Hearhoovesthinkzebras · 20/07/2020 11:18

@thepeopleversuswork

*Hearhoovesthinkzebras"

"Why does other people choosing to isolate bother you so much though? They aren't hurting you in any way are they?"

People choosing to isolate doesn't bother me at all. People implying that they are much more family-oriented than me and appreciate the important things in life more than I do and that their values are more aligned with those of their children, because they have the luxury of not having to work, does bother me for the reasons I've outlined.

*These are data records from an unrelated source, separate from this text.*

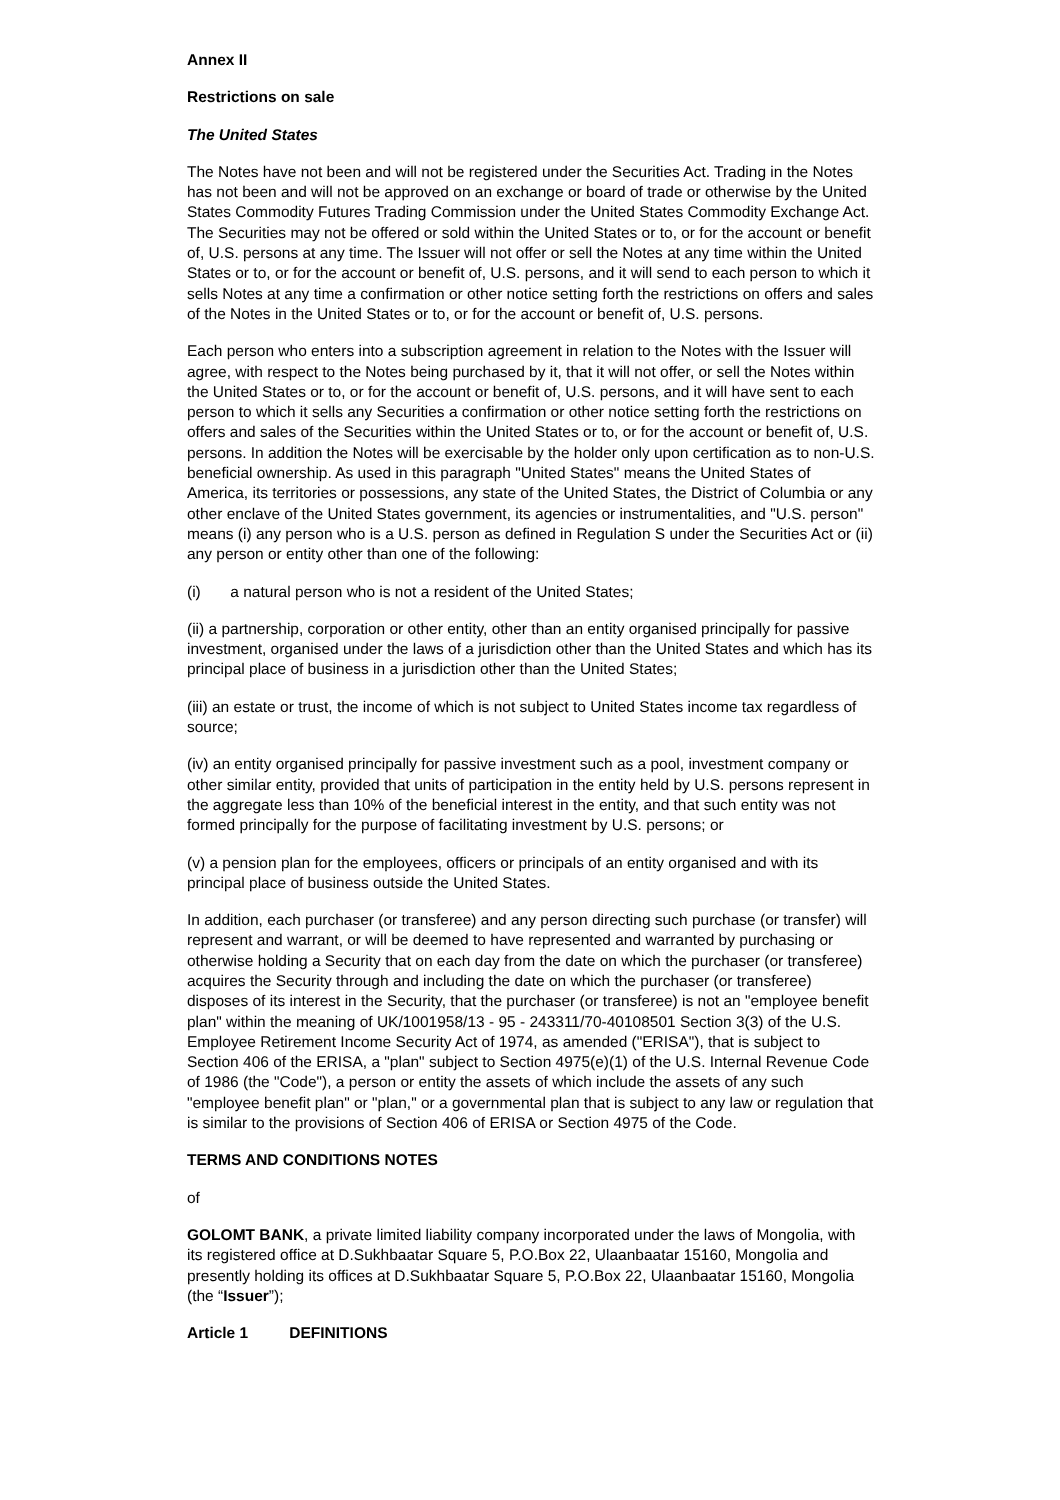Annex II
Restrictions on sale
The United States
The Notes have not been and will not be registered under the Securities Act. Trading in the Notes has not been and will not be approved on an exchange or board of trade or otherwise by the United States Commodity Futures Trading Commission under the United States Commodity Exchange Act. The Securities may not be offered or sold within the United States or to, or for the account or benefit of, U.S. persons at any time. The Issuer will not offer or sell the Notes at any time within the United States or to, or for the account or benefit of, U.S. persons, and it will send to each person to which it sells Notes at any time a confirmation or other notice setting forth the restrictions on offers and sales of the Notes in the United States or to, or for the account or benefit of, U.S. persons.
Each person who enters into a subscription agreement in relation to the Notes with the Issuer will agree, with respect to the Notes being purchased by it, that it will not offer, or sell the Notes within the United States or to, or for the account or benefit of, U.S. persons, and it will have sent to each person to which it sells any Securities a confirmation or other notice setting forth the restrictions on offers and sales of the Securities within the United States or to, or for the account or benefit of, U.S. persons. In addition the Notes will be exercisable by the holder only upon certification as to non-U.S. beneficial ownership. As used in this paragraph "United States" means the United States of America, its territories or possessions, any state of the United States, the District of Columbia or any other enclave of the United States government, its agencies or instrumentalities, and "U.S. person" means (i) any person who is a U.S. person as defined in Regulation S under the Securities Act or (ii) any person or entity other than one of the following:
(i) a natural person who is not a resident of the United States;
(ii) a partnership, corporation or other entity, other than an entity organised principally for passive investment, organised under the laws of a jurisdiction other than the United States and which has its principal place of business in a jurisdiction other than the United States;
(iii) an estate or trust, the income of which is not subject to United States income tax regardless of source;
(iv) an entity organised principally for passive investment such as a pool, investment company or other similar entity, provided that units of participation in the entity held by U.S. persons represent in the aggregate less than 10% of the beneficial interest in the entity, and that such entity was not formed principally for the purpose of facilitating investment by U.S. persons; or
(v) a pension plan for the employees, officers or principals of an entity organised and with its principal place of business outside the United States.
In addition, each purchaser (or transferee) and any person directing such purchase (or transfer) will represent and warrant, or will be deemed to have represented and warranted by purchasing or otherwise holding a Security that on each day from the date on which the purchaser (or transferee) acquires the Security through and including the date on which the purchaser (or transferee) disposes of its interest in the Security, that the purchaser (or transferee) is not an "employee benefit plan" within the meaning of UK/1001958/13 - 95 - 243311/70-40108501 Section 3(3) of the U.S. Employee Retirement Income Security Act of 1974, as amended ("ERISA"), that is subject to Section 406 of the ERISA, a "plan" subject to Section 4975(e)(1) of the U.S. Internal Revenue Code of 1986 (the "Code"), a person or entity the assets of which include the assets of any such "employee benefit plan" or "plan," or a governmental plan that is subject to any law or regulation that is similar to the provisions of Section 406 of ERISA or Section 4975 of the Code.
TERMS AND CONDITIONS NOTES
of
GOLOMT BANK, a private limited liability company incorporated under the laws of Mongolia, with its registered office at D.Sukhbaatar Square 5, P.O.Box 22, Ulaanbaatar 15160, Mongolia and presently holding its offices at D.Sukhbaatar Square 5, P.O.Box 22, Ulaanbaatar 15160, Mongolia (the “Issuer”);
Article 1 DEFINITIONS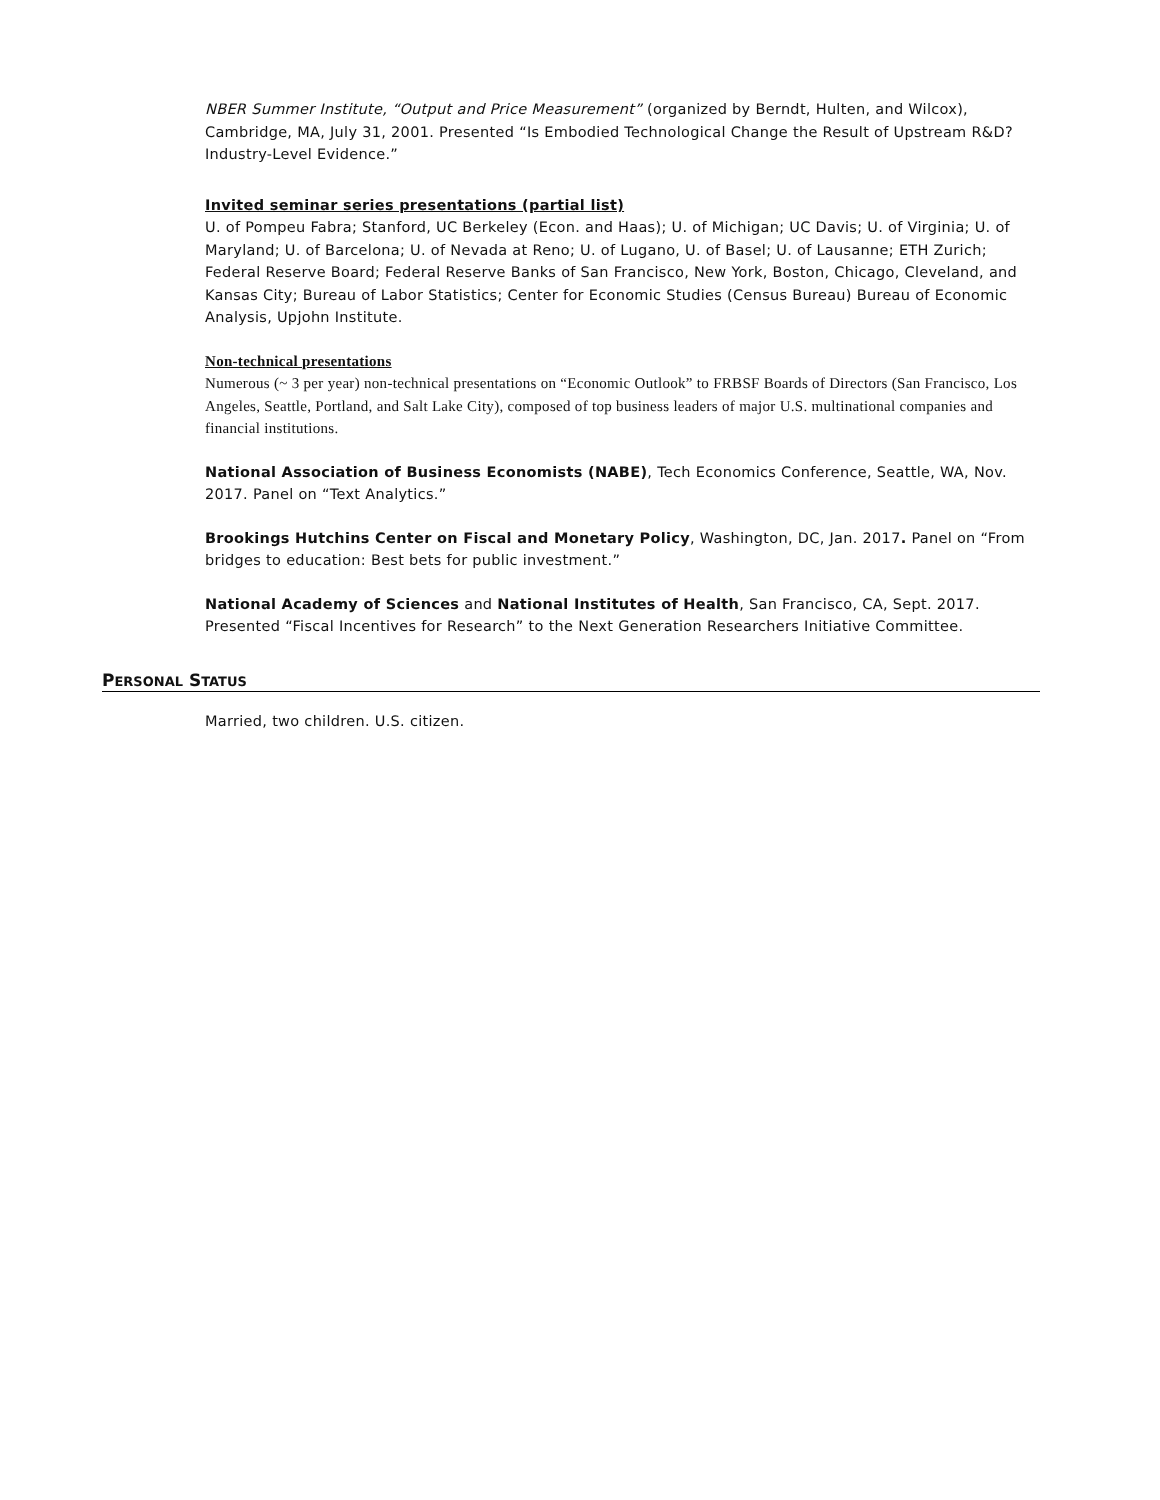NBER Summer Institute, “Output and Price Measurement” (organized by Berndt, Hulten, and Wilcox), Cambridge, MA, July 31, 2001. Presented “Is Embodied Technological Change the Result of Upstream R&D? Industry-Level Evidence.”
Invited seminar series presentations (partial list)
U. of Pompeu Fabra; Stanford, UC Berkeley (Econ. and Haas); U. of Michigan; UC Davis; U. of Virginia; U. of Maryland; U. of Barcelona; U. of Nevada at Reno; U. of Lugano, U. of Basel; U. of Lausanne; ETH Zurich; Federal Reserve Board; Federal Reserve Banks of San Francisco, New York, Boston, Chicago, Cleveland, and Kansas City; Bureau of Labor Statistics; Center for Economic Studies (Census Bureau) Bureau of Economic Analysis, Upjohn Institute.
Non-technical presentations
Numerous (~ 3 per year) non-technical presentations on “Economic Outlook” to FRBSF Boards of Directors (San Francisco, Los Angeles, Seattle, Portland, and Salt Lake City), composed of top business leaders of major U.S. multinational companies and financial institutions.
National Association of Business Economists (NABE), Tech Economics Conference, Seattle, WA, Nov. 2017. Panel on “Text Analytics.”
Brookings Hutchins Center on Fiscal and Monetary Policy, Washington, DC, Jan. 2017. Panel on “From bridges to education: Best bets for public investment.”
National Academy of Sciences and National Institutes of Health, San Francisco, CA, Sept. 2017. Presented “Fiscal Incentives for Research” to the Next Generation Researchers Initiative Committee.
PERSONAL STATUS
Married, two children. U.S. citizen.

Why are they implying that they are more family oriented than you though, just because they say they are enjoying it? That's you projecting your feelings.

Someone saying they are enjoying something isn't an attack on people who don't enjoy it or who don't do it. That's a very strange argument. Is no one allowed to say they enjoy something or are happy doing something?

maxdash · 20/07/2020 11:19

thepeopleversuswork And absolutely no judgement on how you (or others) live your life whether out of necessity or choice. I can understand that some people have been desperate to "get back to normal" because they haven't liked lockdown or that some people have little choice but to carry on as normal, which is obviously more difficult if they do not enjoy their normal. I'm considered a key worker (my job is planning how we deal with COVID on our hospital sites e.g. moving all cancer treatment to a hospital where we aren't treating COVID patients, allocation of PPE between hospital staff and community staff. second wave planning etc), but it can all be done at home and DH can work very flexibly and our children's school have done 'virtual school' so we haven't taken up a key worker space at a local school because we didn't feel it was fair (on our kids or the receiving school).